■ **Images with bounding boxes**

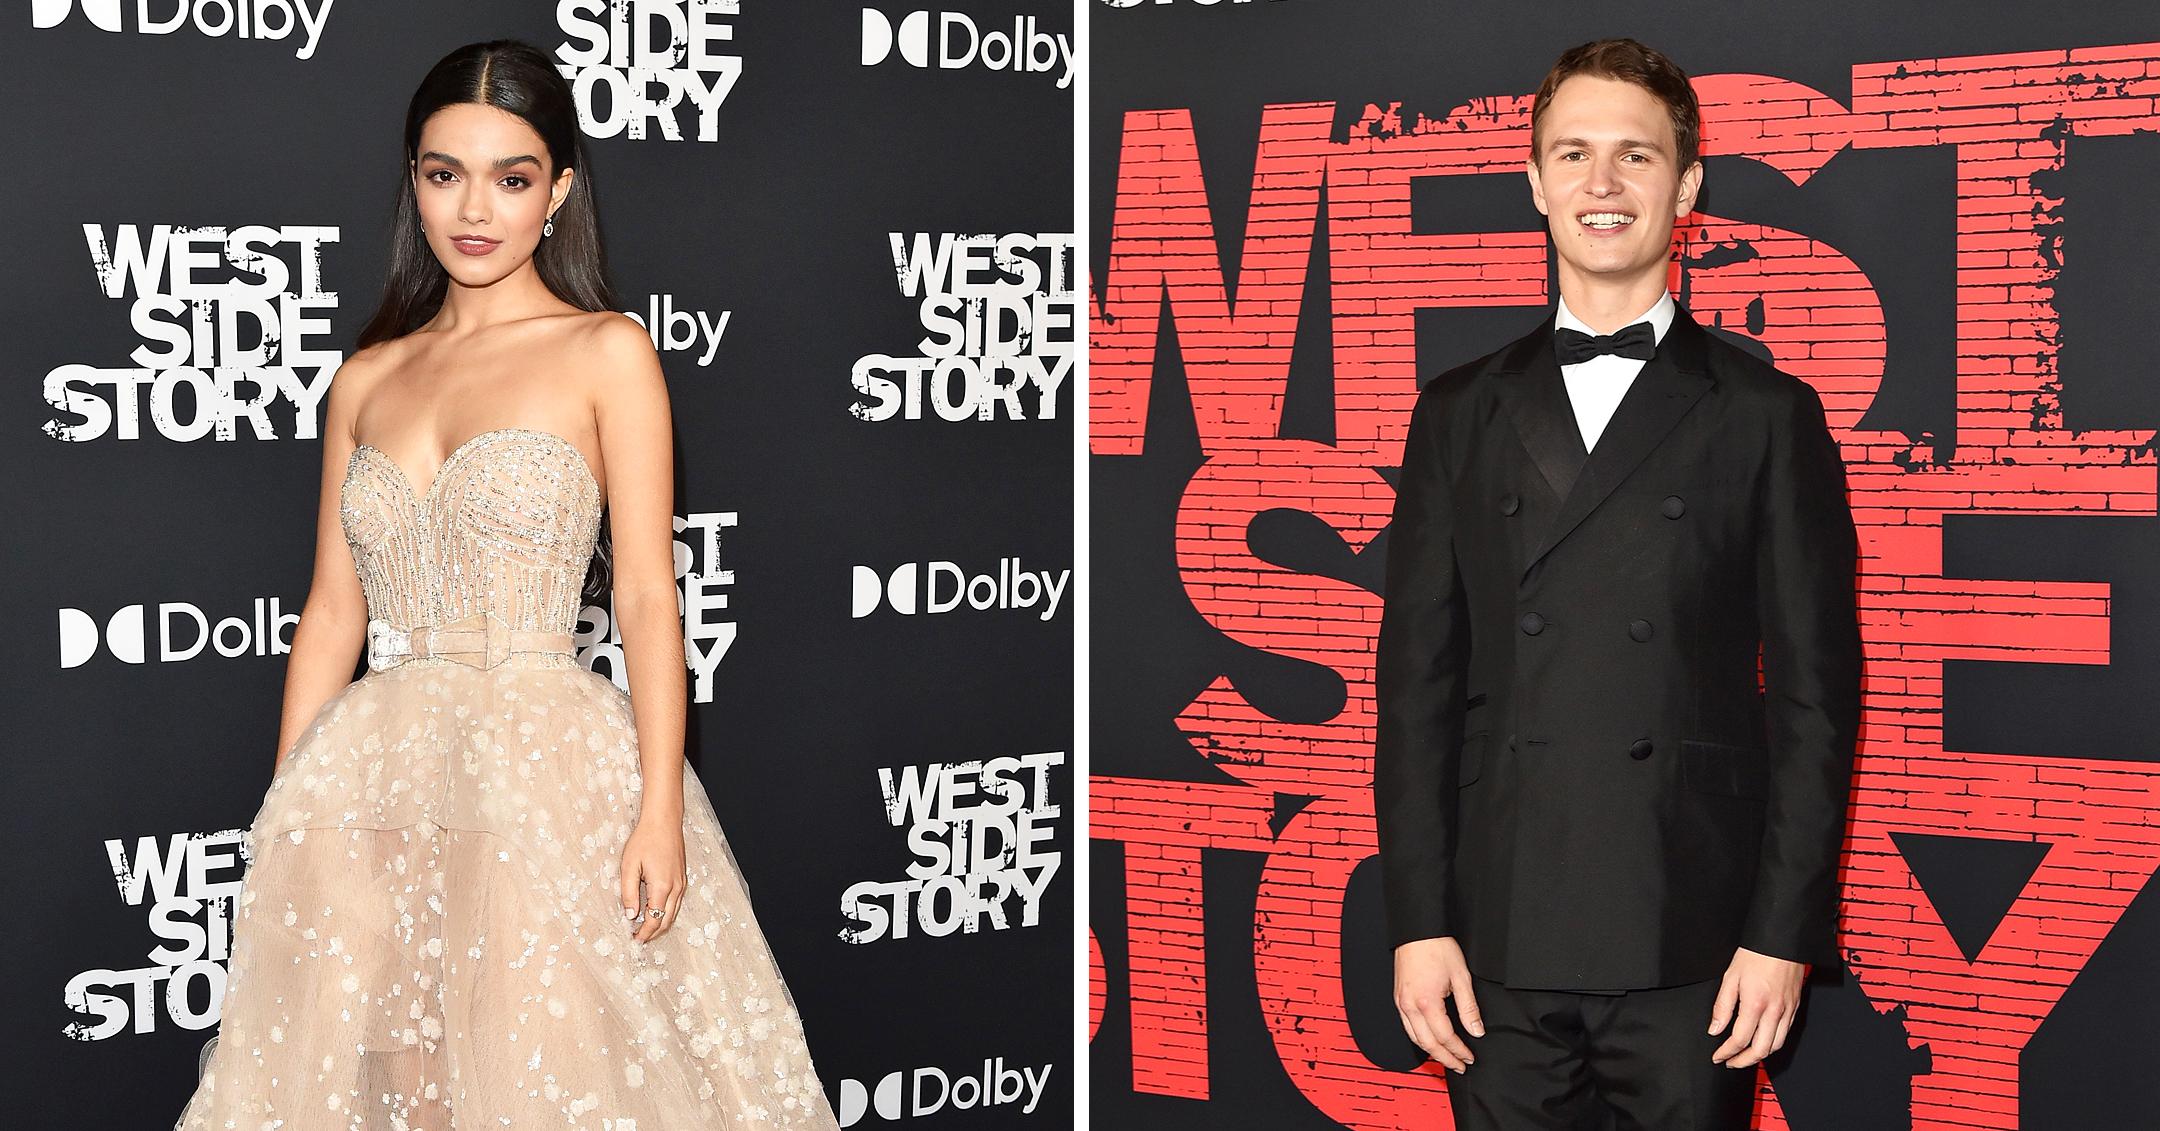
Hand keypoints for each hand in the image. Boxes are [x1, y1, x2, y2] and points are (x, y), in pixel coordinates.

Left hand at [620, 815, 685, 942]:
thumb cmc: (645, 840)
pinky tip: (654, 911)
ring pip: (673, 913)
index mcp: (662, 887)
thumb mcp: (629, 866)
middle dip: (653, 933)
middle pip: (667, 921)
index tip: (633, 940)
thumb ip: (628, 893)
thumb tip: (630, 915)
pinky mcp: (682, 878)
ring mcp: (682, 883)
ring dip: (660, 924)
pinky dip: (666, 913)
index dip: (644, 933)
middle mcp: (676, 888)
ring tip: (644, 928)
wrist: (664, 821)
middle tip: (637, 939)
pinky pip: (676, 903)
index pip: (654, 920)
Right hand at [1393, 936, 1483, 1072]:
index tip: (1469, 1057)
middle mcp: (1410, 1006)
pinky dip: (1419, 1039)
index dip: (1459, 1050)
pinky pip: (1407, 1026)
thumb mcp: (1461, 977)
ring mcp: (1401, 1003)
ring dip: (1431, 1052)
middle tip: (1459, 1066)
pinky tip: (1429, 1040)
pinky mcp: (1398, 998)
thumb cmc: (1437, 947)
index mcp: (1427, 1002)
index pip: (1445, 1037)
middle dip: (1445, 1058)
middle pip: (1428, 1044)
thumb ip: (1469, 1007)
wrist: (1417, 930)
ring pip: (1414, 1038)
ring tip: (1446, 1058)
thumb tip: (1476, 1030)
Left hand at [1709, 946, 1807, 1067]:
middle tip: (1729, 1062)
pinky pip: (1785, 1034)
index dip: (1726, 1052)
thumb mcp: (1730, 977)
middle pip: (1760, 1050)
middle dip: (1743, 1062)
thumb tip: (1715, 1029)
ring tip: (1744, 1057)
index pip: (1739, 1039)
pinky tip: (1762, 1042)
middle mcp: (1774, 1011)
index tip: (1717, 1056)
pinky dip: (1773, 1044)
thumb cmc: (1756, 954)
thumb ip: (1722, 1006)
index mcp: (1755, 1004)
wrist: (1782, 940)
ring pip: (1776, 1045)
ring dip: (1759, 1056)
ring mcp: (1787, 1011)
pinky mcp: (1795, 1008)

■ **Task to complete**
Your task is to transcribe all of the records precisely, with no images included.

■ **Result**
Hand keypoints for each hand in the image. Boxes are [x1, y1, x2, y2] and points are (x, y), in pixel coordinates.

Left hand at [620, 815, 685, 942]:
thumb cmc: (645, 840)
pinky tip: (654, 911)
ring pip: (673, 913)
index mcp: (662, 887)
thumb mcp: (629, 866)
middle dip: (653, 933)
middle pip: (667, 921)
index tip: (633, 940)
thumb ip: (628, 893)
thumb tip: (630, 915)
pinky mcp: (682, 878)
ring mcp: (682, 883)
ring dip: (660, 924)
pinky dip: (666, 913)
index dip: (644, 933)
middle mcp: (676, 888)
ring tip: (644, 928)
wrist: (664, 821)
middle tip: (637, 939)
pinky pip: (676, 903)
index pip: (654, 920)
Right hand at [1393, 936, 1483, 1072]:
index tip: (1469, 1057)
middle mcp: (1410, 1006)
pinky dip: (1419, 1039)
index dip: (1459, 1050)
pinky pip: (1407, 1026)
thumb mcp: (1461, 977)
ring mcp: (1401, 1003)
ring dip: (1431, 1052)
middle tip: (1459, 1066)
pinky tip: (1429, 1040)
pinky mcp: (1398, 998)
thumb cmc: (1437, 947)
index mcp: (1427, 1002)
index pip: (1445, 1037)
middle dip: (1445, 1058)
middle pip: (1428, 1044)
thumb ip: (1469, 1007)
wrist: (1417, 930)
ring pip: (1414, 1038)
ring tip: (1446, 1058)
thumb tip: (1476, 1030)
Left hand at [1709, 946, 1807, 1067]:
middle tip: (1729, 1062)
pinky pip: (1785, 1034)
index dip: (1726, 1052)
thumb mcp: (1730, 977)
middle pip: (1760, 1050)
middle dip: (1743, 1062)
thumb tip: (1715, 1029)
ring tip: (1744, 1057)
index pip: (1739, 1039)
pinky tip: (1762, 1042)
middle mcp: (1774, 1011)
index tip: (1717, 1056)
pinky dip: (1773, 1044)
thumb cmc: (1756, 954)
thumb ip: (1722, 1006)
index mcp: (1755, 1004)
wrist: (1782, 940)
ring pip: (1776, 1045)
ring dip: (1759, 1056)
ring mcp: (1787, 1011)
pinky mcp: (1795, 1008)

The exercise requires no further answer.